Doug Houston – Treasurer, has been a member of Polyhymnia’s board since 2011. He has been an active choral singer since 1984 and a committed Polyhymnia supporter since 2005. Doug is employed as a Senior Principal Analyst with the Financial Industry Regulatory Authority. He holds a Masters Degree in Accountancy from the State University of New York Polytechnic Institute and is a licensed CPA in the States of New York and Virginia.

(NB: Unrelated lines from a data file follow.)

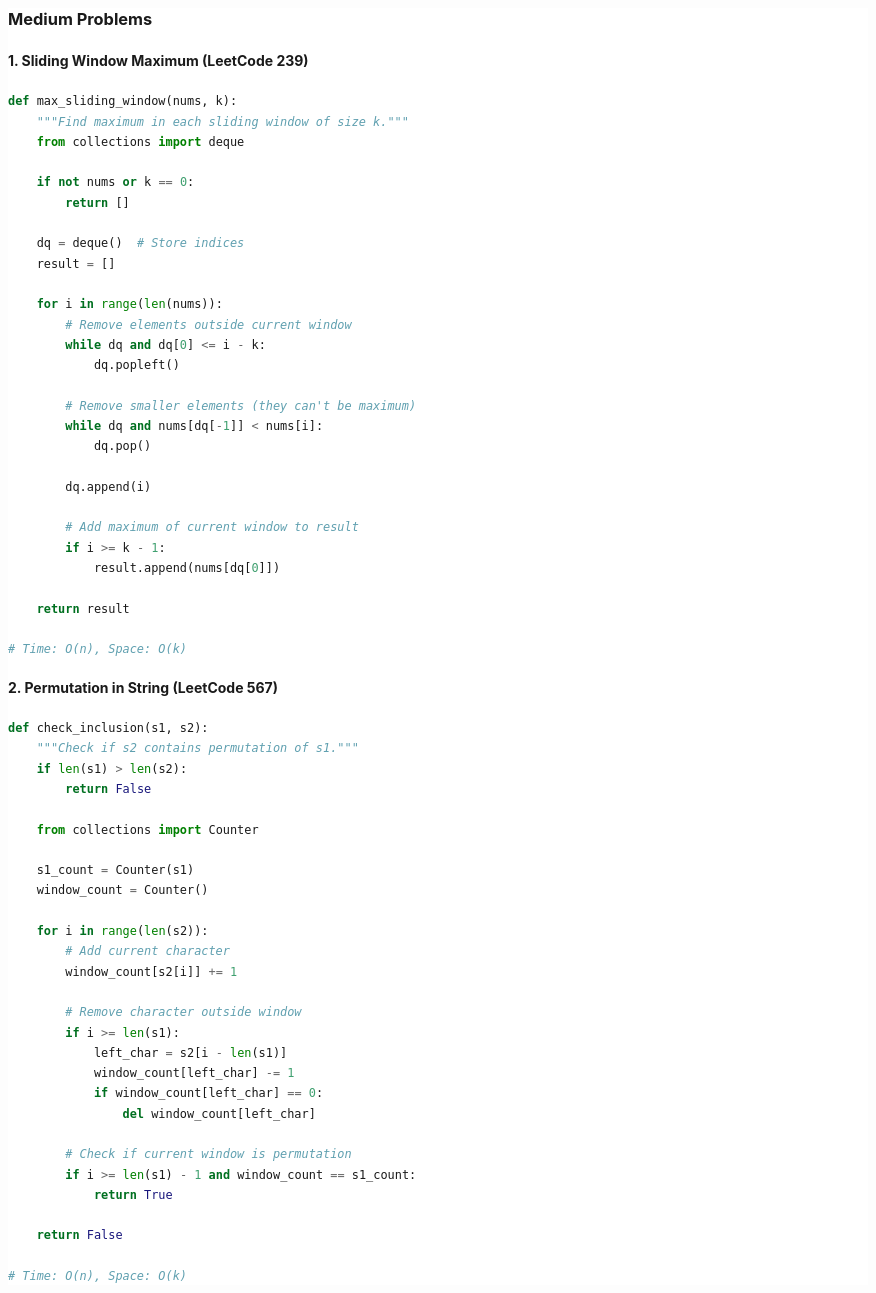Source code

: ### Medium Problems

#### 1. Sliding Window Maximum (LeetCode 239)
```python
def max_sliding_window(nums, k):
    """Find maximum in each sliding window of size k."""
    from collections import deque
    
    if not nums or k == 0:
        return []
    
    dq = deque()  # Store indices
    result = []
    
    for i in range(len(nums)):
        # Remove elements outside current window
        while dq and dq[0] <= i - k:
            dq.popleft()
        
        # Remove smaller elements (they can't be maximum)
        while dq and nums[dq[-1]] < nums[i]:
            dq.pop()
        
        dq.append(i)
        
        # Add maximum of current window to result
        if i >= k - 1:
            result.append(nums[dq[0]])
    
    return result

# Time: O(n), Space: O(k)
```

#### 2. Permutation in String (LeetCode 567)
```python
def check_inclusion(s1, s2):
    """Check if s2 contains permutation of s1."""
    if len(s1) > len(s2):
        return False
    
    from collections import Counter
    
    s1_count = Counter(s1)
    window_count = Counter()
    
    for i in range(len(s2)):
        # Add current character
        window_count[s2[i]] += 1
        
        # Remove character outside window
        if i >= len(s1):
            left_char = s2[i - len(s1)]
            window_count[left_char] -= 1
            if window_count[left_char] == 0:
                del window_count[left_char]
        
        # Check if current window is permutation
        if i >= len(s1) - 1 and window_count == s1_count:
            return True
    
    return False

# Time: O(n), Space: O(k)
```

Sig Rosen – a member of Polyhymnia’s board since 2008, he has been an active choral singer since 1964, and focused on Early Music since joining the Renaissance Chorus of New York (RenChorNY) under Harold Brown. He has also been a member of the Columbia Collegium Musicum under Richard Taruskin and Alexander Blachly, and the Renaissance Street Singers under John Hetland. Sig has been an advocate for the dissemination of the great body of sacred music of the Renaissance for over a generation.

Nancy Tepper – Secretary, an ardent fan of the group since its inception, has been a member of the board since 2004. A graduate of Cornell, and a commodities trader by day, she is a familiar face in the NYC choral scene, having sung with many NYC based choirs including singing currently with The Choral Society of Grace Church, Florilegium Chamber Choir, and St Andrew Chorale. Having been a member of several choral boards and committees, she has a wealth of information that informs the governance of Polyhymnia, and she is also an active member of the New York Choral Consortium representing Polyhymnia, Florlilegium and the Choral Society of Grace Church.

Charles Keenan – has been a member of the Polyhymnia board since 2010. He is a medical professional and runs Central Sterile Units for Hospitals and Surgical Centers. He is an avocational music lover and supporter and can be seen as an audience member at many choral and early music concerts. He has deep ties to the Episcopal Church as a volunteer. He also serves on the Condo board of his residence in Jersey City.